30.4 Schlussbemerkung des ORH
Die von der Verwaltung angestrebten Verbesserungen beim freiwilligen Land- und Nutzungstausch weisen in die richtige Richtung. Da wegen des Personalabbaus zunehmend Helfer beim Land- und Nutzungstausch eingesetzt werden müssen, sollte eine angemessene Eigenbeteiligung der Begünstigten an den Helferkosten erfolgen, da die Verfahren im Eigeninteresse liegen. In der Konsequenz sollte auch die kostenlose Tätigkeit der Verwaltung beim freiwilligen Land- und Nutzungstausch auf den Prüfstand gestellt werden.
Die geplante Verlagerung des ALE von Regensburg nach Tirschenreuth wird erheblich teurer als bisher angenommen. Dies sollte bei der endgültigen Entscheidung berücksichtigt werden. Vorher sollten keine kostenwirksamen Maßnahmen erfolgen.
3) Auswertung der Internetportale: www.regensburg-immobilien.de, www.deteimmobilien.de,www.immowelt.de, www.immobilienscout24.de (Stand: August 2008).

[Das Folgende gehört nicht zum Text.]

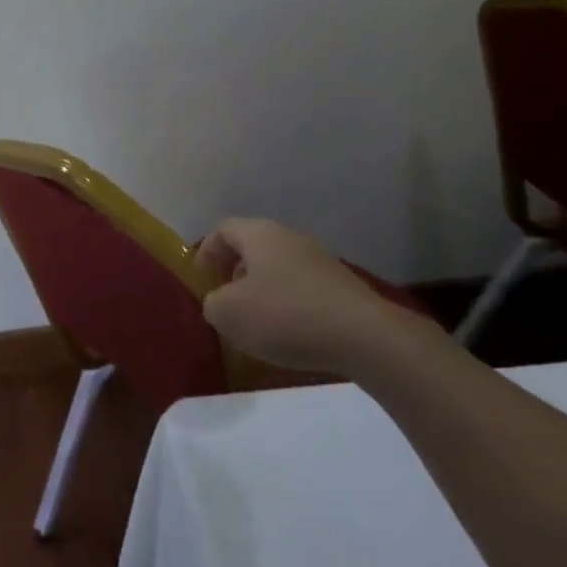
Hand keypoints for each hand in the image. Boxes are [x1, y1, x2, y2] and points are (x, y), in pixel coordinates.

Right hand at [199, 218, 433, 375]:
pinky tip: (290, 333)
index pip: (223, 229)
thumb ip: (213, 303)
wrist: (365, 337)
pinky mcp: (342, 286)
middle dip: (234, 271)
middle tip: (226, 298)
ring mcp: (321, 261)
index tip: (201, 278)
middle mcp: (290, 238)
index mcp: (260, 234)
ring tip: (257, 322)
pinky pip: (303, 288)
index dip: (207, 250)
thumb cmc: (286, 316)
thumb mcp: (229, 314)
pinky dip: (288, 304)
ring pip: (279, 267)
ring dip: (262, 289)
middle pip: (253, 246)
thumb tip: (220, 302)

4) Die 30.000 km pro Tag werden lediglich in der ersten Zeit nach dem Umzug zurückgelegt. Danach wird sich die Anzahl der Beschäftigten aufgrund der Altersteilzeitregelung und der Versetzungen in den Ruhestand und damit auch die zurückzulegenden Fahrtstrecken sukzessive verringern.
5) Vergleichsberechnungen auf der Grundlage von Beispielen des Staatsministeriums für Umwelt, Gesundheit und Verbraucherschutz.